**WRITTEN PROBLEM**.
Print these lines verbatim, beginning with the line containing "scientific name: Selaginella flexuosa" and continuing through the line containing "scientific name: Bellevalia nivalis", with both of those lines included.

**DATA PROVIDED**.

--------------------------------------------------

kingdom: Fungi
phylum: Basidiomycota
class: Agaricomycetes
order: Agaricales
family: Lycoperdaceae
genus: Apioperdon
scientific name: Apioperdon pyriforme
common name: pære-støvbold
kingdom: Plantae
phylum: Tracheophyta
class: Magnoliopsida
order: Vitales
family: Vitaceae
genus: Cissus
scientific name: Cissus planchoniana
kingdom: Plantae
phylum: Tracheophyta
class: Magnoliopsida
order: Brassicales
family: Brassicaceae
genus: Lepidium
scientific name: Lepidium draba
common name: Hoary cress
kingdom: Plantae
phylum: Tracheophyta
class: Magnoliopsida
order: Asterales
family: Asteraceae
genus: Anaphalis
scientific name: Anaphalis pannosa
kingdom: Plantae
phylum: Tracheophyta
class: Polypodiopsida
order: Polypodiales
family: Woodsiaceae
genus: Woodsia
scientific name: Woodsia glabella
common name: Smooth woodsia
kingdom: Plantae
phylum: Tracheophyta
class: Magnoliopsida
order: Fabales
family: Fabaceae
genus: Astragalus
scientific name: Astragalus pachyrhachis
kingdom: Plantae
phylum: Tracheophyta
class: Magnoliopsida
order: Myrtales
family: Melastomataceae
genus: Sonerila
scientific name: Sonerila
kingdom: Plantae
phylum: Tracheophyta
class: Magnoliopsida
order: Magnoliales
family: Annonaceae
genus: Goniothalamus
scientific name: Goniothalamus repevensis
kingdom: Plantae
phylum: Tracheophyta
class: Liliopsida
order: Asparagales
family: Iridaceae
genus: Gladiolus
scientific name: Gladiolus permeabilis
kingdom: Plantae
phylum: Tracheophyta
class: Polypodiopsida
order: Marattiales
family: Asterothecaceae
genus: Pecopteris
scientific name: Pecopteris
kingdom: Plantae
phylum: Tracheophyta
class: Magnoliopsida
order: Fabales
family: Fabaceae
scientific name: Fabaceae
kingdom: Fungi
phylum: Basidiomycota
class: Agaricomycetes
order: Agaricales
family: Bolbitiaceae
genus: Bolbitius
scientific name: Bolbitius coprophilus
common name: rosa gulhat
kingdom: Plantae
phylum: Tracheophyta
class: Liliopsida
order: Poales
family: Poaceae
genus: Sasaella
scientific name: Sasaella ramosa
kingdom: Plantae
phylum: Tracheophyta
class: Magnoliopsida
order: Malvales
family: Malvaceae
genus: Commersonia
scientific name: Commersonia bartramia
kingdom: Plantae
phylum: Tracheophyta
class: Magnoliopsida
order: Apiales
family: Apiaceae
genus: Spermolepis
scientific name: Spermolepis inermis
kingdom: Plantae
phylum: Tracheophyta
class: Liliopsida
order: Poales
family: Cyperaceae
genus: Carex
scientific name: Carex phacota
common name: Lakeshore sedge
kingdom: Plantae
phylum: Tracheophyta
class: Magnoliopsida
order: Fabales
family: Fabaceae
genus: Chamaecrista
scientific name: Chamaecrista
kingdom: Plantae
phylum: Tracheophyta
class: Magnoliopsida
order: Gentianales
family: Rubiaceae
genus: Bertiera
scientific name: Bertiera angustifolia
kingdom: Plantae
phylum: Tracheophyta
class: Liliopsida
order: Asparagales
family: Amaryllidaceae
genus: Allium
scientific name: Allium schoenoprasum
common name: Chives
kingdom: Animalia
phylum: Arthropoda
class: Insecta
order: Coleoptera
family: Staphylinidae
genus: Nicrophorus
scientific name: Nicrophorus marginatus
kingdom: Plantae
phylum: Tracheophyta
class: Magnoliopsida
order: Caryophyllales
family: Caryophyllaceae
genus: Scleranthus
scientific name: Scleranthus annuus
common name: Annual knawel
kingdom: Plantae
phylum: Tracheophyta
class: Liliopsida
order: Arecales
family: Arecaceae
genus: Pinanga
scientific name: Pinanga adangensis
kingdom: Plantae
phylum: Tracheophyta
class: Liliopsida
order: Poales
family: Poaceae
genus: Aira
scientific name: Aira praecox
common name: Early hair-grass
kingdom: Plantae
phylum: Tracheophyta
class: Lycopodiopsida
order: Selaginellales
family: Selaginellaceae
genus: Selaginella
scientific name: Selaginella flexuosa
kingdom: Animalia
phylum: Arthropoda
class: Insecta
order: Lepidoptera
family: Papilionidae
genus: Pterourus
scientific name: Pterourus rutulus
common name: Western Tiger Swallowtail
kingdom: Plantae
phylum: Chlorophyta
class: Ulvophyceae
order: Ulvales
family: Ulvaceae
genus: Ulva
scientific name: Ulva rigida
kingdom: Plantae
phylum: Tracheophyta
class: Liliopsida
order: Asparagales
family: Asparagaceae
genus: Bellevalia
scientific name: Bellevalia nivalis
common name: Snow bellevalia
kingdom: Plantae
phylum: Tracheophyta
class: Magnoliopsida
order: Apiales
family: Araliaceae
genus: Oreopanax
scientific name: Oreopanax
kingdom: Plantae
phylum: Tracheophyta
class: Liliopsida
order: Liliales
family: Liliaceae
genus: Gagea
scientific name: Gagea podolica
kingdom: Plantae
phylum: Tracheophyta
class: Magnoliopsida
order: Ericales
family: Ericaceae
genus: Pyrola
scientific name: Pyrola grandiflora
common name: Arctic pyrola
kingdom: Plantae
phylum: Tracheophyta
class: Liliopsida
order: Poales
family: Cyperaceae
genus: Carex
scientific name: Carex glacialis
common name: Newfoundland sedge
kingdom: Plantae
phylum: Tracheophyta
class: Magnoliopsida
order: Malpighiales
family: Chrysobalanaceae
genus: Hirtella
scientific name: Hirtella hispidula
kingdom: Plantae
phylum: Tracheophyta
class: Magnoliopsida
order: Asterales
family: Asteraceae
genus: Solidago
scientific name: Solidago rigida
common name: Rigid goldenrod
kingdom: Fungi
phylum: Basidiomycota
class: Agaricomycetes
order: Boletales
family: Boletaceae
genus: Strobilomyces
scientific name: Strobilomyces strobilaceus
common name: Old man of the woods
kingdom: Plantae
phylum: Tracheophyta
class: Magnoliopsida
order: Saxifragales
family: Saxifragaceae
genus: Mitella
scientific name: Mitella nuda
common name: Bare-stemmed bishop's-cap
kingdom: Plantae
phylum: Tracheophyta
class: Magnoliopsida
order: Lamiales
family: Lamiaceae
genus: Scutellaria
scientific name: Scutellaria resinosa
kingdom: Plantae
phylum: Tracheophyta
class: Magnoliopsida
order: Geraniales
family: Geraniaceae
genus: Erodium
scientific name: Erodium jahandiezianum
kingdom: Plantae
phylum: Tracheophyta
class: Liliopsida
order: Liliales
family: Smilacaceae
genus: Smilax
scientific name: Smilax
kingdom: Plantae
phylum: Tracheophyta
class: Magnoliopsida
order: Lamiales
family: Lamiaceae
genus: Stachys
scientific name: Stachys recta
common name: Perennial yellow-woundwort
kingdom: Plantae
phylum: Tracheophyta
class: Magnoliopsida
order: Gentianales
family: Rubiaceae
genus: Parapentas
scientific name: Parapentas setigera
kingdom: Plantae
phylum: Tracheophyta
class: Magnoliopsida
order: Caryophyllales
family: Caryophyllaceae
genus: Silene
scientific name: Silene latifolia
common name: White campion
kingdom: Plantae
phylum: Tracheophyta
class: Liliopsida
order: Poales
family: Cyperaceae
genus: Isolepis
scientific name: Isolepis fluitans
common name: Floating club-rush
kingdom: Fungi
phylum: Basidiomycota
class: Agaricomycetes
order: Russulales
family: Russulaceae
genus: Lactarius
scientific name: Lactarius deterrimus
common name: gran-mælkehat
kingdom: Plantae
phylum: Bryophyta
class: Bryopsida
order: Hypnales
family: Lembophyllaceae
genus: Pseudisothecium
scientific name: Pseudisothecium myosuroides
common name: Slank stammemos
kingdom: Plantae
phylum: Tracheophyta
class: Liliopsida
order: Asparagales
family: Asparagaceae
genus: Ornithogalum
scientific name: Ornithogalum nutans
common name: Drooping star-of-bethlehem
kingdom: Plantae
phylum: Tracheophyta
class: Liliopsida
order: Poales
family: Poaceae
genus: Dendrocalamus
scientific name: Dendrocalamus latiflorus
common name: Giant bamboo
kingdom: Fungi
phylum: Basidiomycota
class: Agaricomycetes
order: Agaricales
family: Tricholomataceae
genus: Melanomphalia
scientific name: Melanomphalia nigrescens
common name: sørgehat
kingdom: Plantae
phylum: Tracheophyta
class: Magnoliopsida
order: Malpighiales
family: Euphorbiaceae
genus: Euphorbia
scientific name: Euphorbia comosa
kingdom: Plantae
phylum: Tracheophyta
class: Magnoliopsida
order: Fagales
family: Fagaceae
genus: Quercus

--------------------------------------------------

**FULL RESPONSE**.
scientific name: Selaginella flexuosa
kingdom: Animalia
phylum: Arthropoda
class: Insecta
order: Lepidoptera
family: Papilionidae
genus: Pterourus
scientific name: Pterourus rutulus
common name: Western Tiger Swallowtail
kingdom: Plantae
phylum: Chlorophyta
class: Ulvophyceae
order: Ulvales
family: Ulvaceae
genus: Ulva
scientific name: Ulva rigida
kingdom: Plantae
phylum: Tracheophyta
class: Liliopsida
order: Asparagales
family: Asparagaceae
genus: Bellevalia
scientific name: Bellevalia nivalis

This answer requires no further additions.